Hi there,
my name is Steven and this my first post in this forum. I apologize in advance for the long post but I want to be as clear as possible. Here’s my problem:
I’m trying to train a model on the CityScapes dataset to not only output a segmentation map, but also uncertainties. The model I use is custom DeepLabV3+ model with a MobileNetV3 backbone. I replaced the regular output head with two new output heads that I defined as follows:
class SegmentationHead(nn.Sequential):
def __init__(self, in_channels, num_classes):
conv2d_3x3 = nn.Conv2d(in_channels, out_channels=256, kernel_size=3, padding=3//2)
batch_norm = nn.BatchNorm2d(256)
relu = nn.ReLU()
conv2d_1x1 = nn.Conv2d(256, out_channels=num_classes, kernel_size=1)
upsampling = nn.UpsamplingBilinear2d(scale_factor=4)
super().__init__(conv2d_3x3, batch_norm, relu, conv2d_1x1, upsampling)
class UncertaintyHead(nn.Sequential):
def __init__(self, in_channels, num_classes):
conv2d_3x3 = nn.Conv2d(in_channels, out_channels=256, kernel_size=3, padding=3//2)
batch_norm = nn.BatchNorm2d(256)
relu = nn.ReLU()
conv2d_1x1 = nn.Conv2d(256, out_channels=num_classes, kernel_size=1)
upsampling = nn.UpsamplingBilinear2d(scale_factor=4)
activation = nn.Sigmoid()
super().__init__(conv2d_3x3, batch_norm, relu, conv2d_1x1, upsampling, activation)
I changed the forward pass method accordingly:
def forward(self, x):
features = self.encoder(x)
decoder_output = self.decoder(*features)
segmentation_map = self.segmentation_head(decoder_output)

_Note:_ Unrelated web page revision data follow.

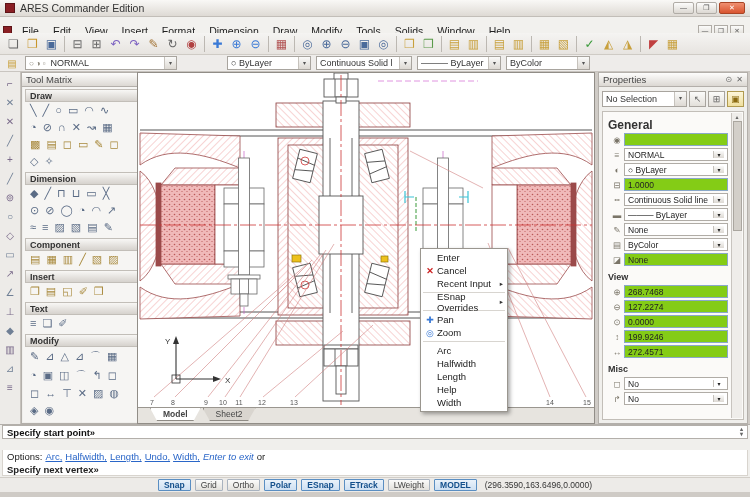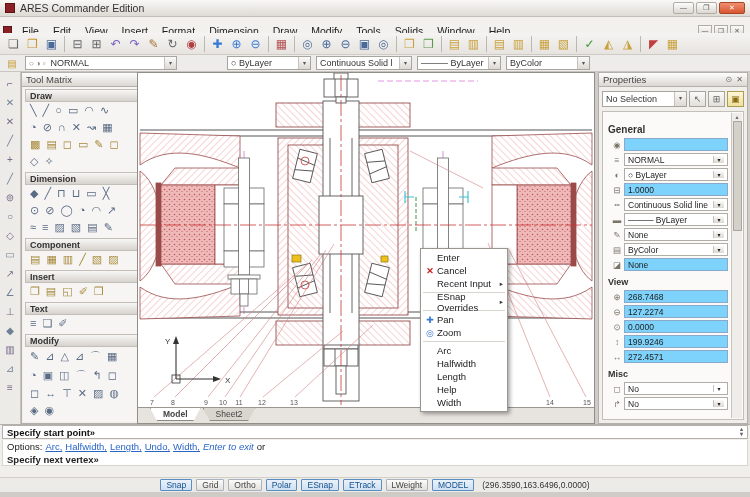--- a/index.html
+++ b/index.html
@@ -420,7 +420,7 @@
     <span class="pbtn hlb">▣</span>
   </div>
   <div class="pbody">
-    <div class="sechdr" style="margin:10px 0 1px;border:0;background:none;font-size:10px">
+    <div class="sechdr" style="margin:5px 0 1px;border:0;background:none;font-size:12px">
         <span>General</span>
       </div>
     <div class="prow">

uncertainty_map = self.uncertainty_head(decoder_output)
return segmentation_map, uncertainty_map
The output shapes of both heads are as expected. If I input a batch of images with shape [batch_size, num_channels, img_height, img_width], I get an output shape of [batch_size, num_classes, img_height, img_width] for both heads.
Now to the part where I’m currently stuck, which is training the model. I use Pytorch Lightning and this how the training_step looks:
...
def __init__(...):
...
self.classification_criterion = nn.CrossEntropyLoss(ignore_index=0, reduction='mean')

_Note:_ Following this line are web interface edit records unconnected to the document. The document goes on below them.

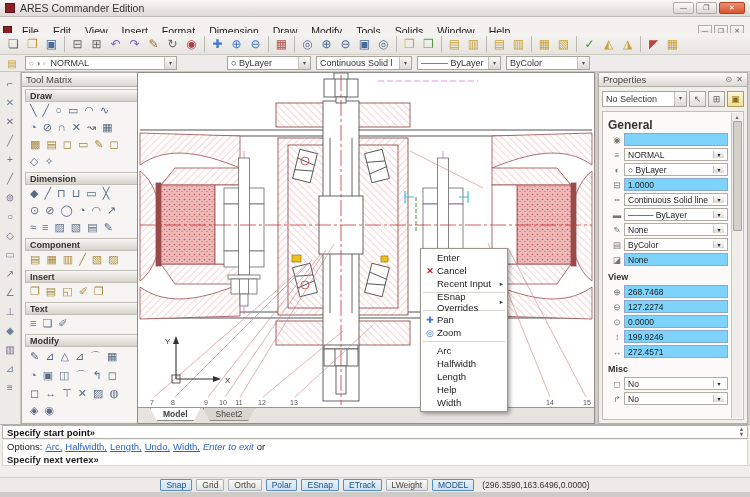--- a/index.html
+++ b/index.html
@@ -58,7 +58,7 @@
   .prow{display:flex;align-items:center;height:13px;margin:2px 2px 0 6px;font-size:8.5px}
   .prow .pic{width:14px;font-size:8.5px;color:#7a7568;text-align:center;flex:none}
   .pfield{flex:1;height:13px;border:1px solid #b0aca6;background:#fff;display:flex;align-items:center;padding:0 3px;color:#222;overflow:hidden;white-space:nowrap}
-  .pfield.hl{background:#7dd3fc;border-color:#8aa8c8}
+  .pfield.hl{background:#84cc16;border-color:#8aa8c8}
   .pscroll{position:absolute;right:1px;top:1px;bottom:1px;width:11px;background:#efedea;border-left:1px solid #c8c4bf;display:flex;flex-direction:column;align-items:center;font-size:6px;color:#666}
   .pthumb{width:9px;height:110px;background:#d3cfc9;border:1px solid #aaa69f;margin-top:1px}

self.distillation_criterion = nn.KLDivLoss(reduction='mean')
self.uncertainty_criterion = nn.MSELoss(reduction='mean')
def training_step(self, batch, batch_index):
images, labels = batch
# Forward Pass Student
prediction_map, uncertainty_map = self.model(images)
# Forward Pass Teacher
ensemble_outputs = torch.empty(size=[len(self.ensemble), self.batch_size, 20, 768, 768], device=DEVICE)

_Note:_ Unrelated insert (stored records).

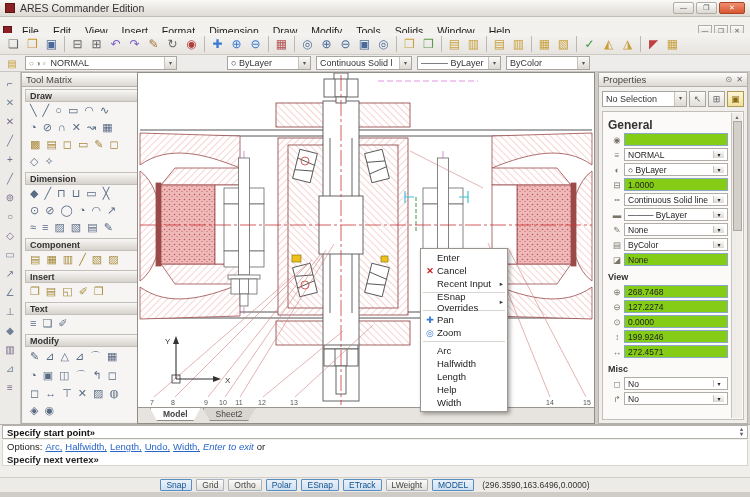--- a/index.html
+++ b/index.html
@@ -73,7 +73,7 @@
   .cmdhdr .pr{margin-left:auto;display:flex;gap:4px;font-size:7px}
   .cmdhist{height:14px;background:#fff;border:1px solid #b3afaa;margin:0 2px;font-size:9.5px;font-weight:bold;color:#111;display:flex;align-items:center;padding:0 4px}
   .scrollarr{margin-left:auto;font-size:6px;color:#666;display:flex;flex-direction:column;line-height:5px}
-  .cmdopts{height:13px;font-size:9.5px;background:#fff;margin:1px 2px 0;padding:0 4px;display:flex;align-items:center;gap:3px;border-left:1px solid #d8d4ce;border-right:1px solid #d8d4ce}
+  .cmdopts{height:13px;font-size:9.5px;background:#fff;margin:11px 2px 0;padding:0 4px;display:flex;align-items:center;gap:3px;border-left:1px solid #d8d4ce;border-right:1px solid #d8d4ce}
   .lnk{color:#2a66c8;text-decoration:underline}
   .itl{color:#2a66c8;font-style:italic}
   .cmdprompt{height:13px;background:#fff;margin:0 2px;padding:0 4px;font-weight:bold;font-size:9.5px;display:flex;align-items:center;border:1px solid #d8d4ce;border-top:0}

for i, model in enumerate(self.ensemble):
model.cuda()
model.eval()
with torch.no_grad():
output = model(images)
ensemble_outputs[i] = output
ensemble_probability_map = torch.mean(torch.softmax(ensemble_outputs, dim=2), dim=0).to(dtype=torch.float16)
ensemble_uncertainty_map = torch.std(torch.softmax(ensemble_outputs, dim=2), dim=0).to(dtype=torch.float16)
# Loss Calculation
classification_loss = self.classification_criterion(prediction_map, labels.squeeze())
distillation_loss = self.distillation_criterion(torch.log_softmax(prediction_map, dim=1), ensemble_mean_prediction)
uncertainty_loss = self.uncertainty_criterion(uncertainty_map, ensemble_uncertainty_prediction)
loss = 0.1 * classification_loss + distillation_loss + uncertainty_loss
return {'loss': loss}
The major problem that I can’t seem to understand is the following: The loss is slowly declining (also all three components of the combined loss separately) and the segmentation map looks good but the uncertainty outputs slowly converge towards 0 instead of learning what the uncertainties are supposed to be ( = ensemble_uncertainty_map). For some context, ensemble_uncertainty_map contains values in the range [0, 1] with a majority of the values being close to 0 but also some values that are > 0.
This should be a solvable regression problem - at least there is scientific literature out there that has done similar work (but without open sourcing the code unfortunately). But what am I missing?
Thank you so much in advance and feel free to ask any questions!